Year 5: Cultivate BC2 plants. Choose 10–20 plants that closely resemble the recurrent parent and cross them with the recurrent parent.

Year 6: Grow BC3 plants, then harvest and bulk the BC3F2 seed.

Year 7: Cultivate BC3F2 plants, screen them, and select the desirable ones. Backcross 10–20 plants with the recurrent parent.

Year 8: Grow BC4 plants, then harvest and bulk the BC4F2 seed.

Year 9: Cultivate BC4F2 plants, screen them, and select the desirable ones. Backcross 10–20 plants with the recurrent parent.

Year 10: Grow BC5 plants, then harvest and bulk the BC5F2 seed.

Year 11: Cultivate BC5F2 plants, screen them, and perform backcrossing.

Year 12: Grow BC6 plants, then harvest and bulk the BC6F2 seed.

Year 13: Cultivate BC6F2 plants, screen them, and select 400–500 plants to harvest separately for progeny rows.

Year 14: Grow progenies from the selected plants, screen them, and select approximately 100–200 uniform progenies; harvest and bulk the seed.

Years 15–16: Continue following the same procedure as in breeding for a dominant gene.

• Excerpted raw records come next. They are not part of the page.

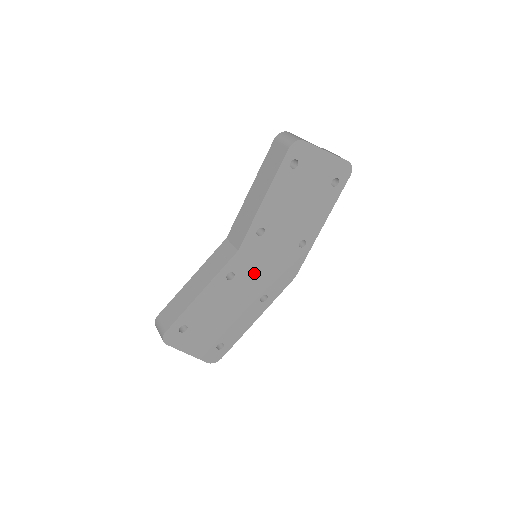
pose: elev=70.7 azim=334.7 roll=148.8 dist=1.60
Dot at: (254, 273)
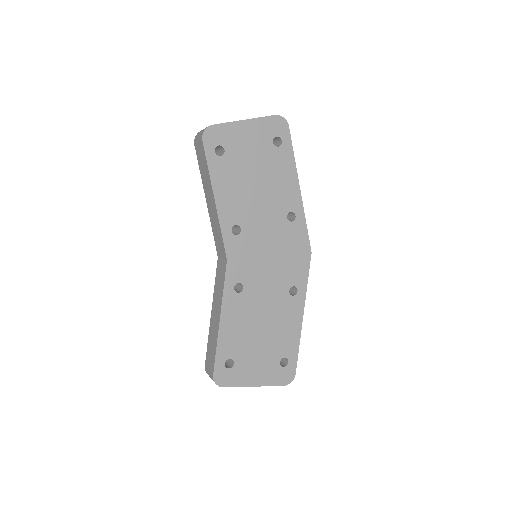
Dot at: (262, 272)
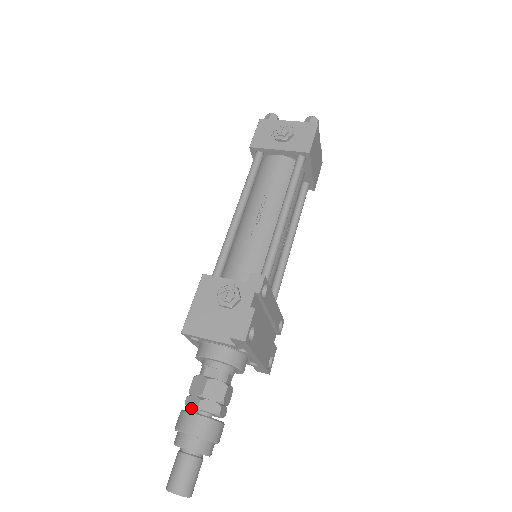
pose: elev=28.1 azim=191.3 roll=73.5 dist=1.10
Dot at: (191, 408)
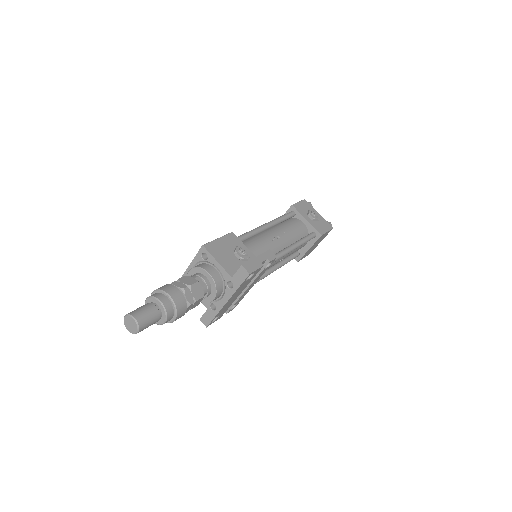
Dot at: occluded
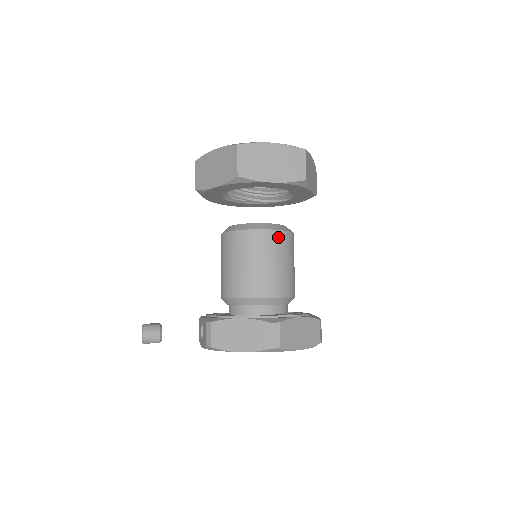
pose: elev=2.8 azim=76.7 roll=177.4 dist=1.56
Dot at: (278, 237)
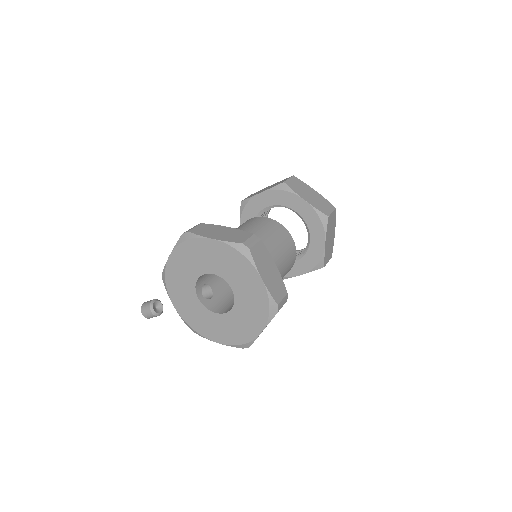
Dot at: (257, 219)
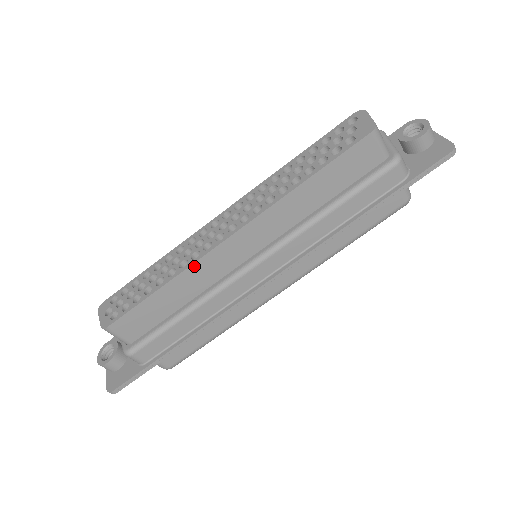
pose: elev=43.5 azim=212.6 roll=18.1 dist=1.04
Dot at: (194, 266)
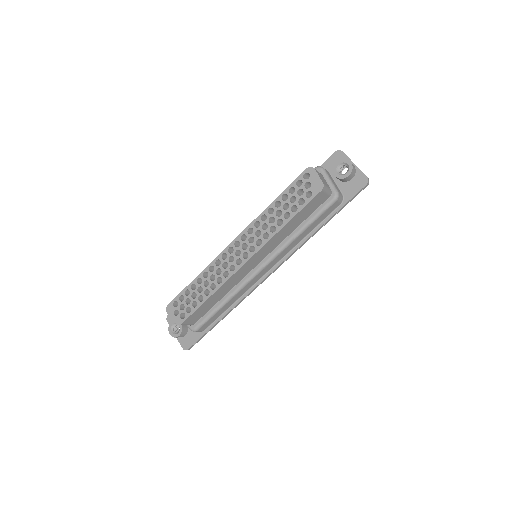
Dot at: (227, 281)
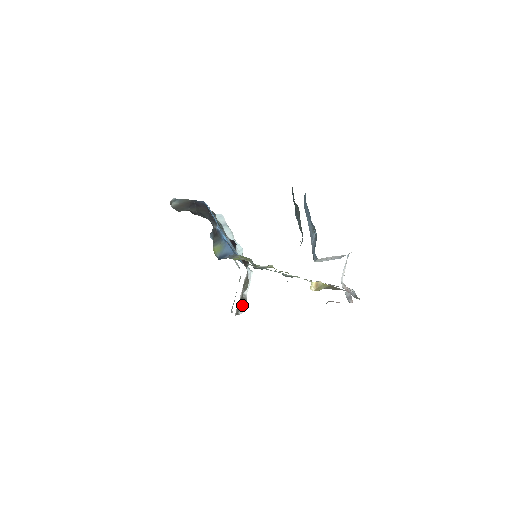
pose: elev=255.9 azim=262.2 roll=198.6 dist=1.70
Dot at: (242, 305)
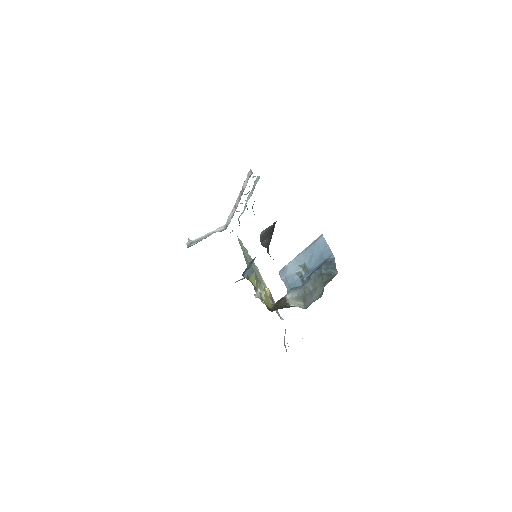
Dot at: occluded
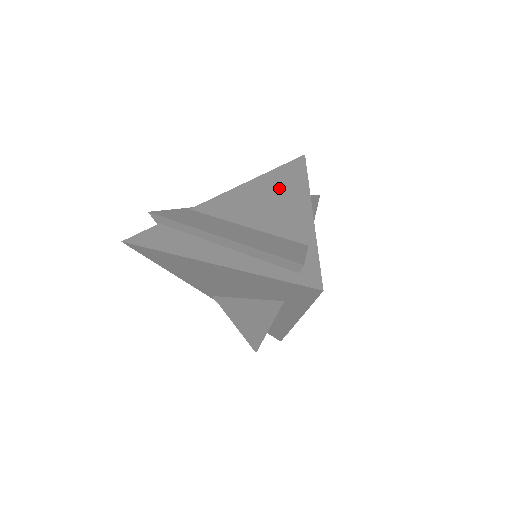
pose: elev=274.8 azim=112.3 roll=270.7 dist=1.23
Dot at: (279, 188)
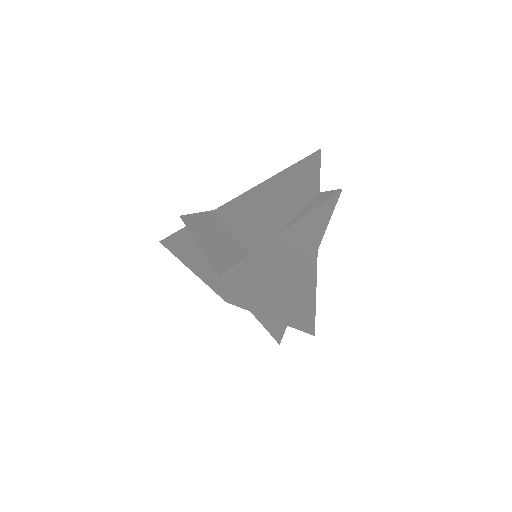
Dot at: (276, 190)
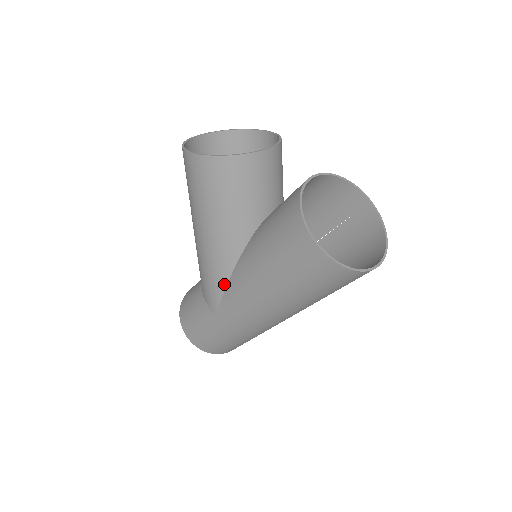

The primary distinction between the transfer of dominant and recessive alleles is that phenotypic identification is not feasible after a cross in the latter case. Each cross must be followed by selfing to identify progeny with the homozygous recessive genotype, which can then be backcrossed to the recurrent parent.

3. Conclusion 

Thus, various methods of breeding self-pollinated crops were studied.

4. Reference

Ramalho, M. A. P., & Araújo, L. C. A. D. (2011). Breeding self-pollinated plants. Crop Breeding and Applied Biotechnology, 11(SPE), 1-7.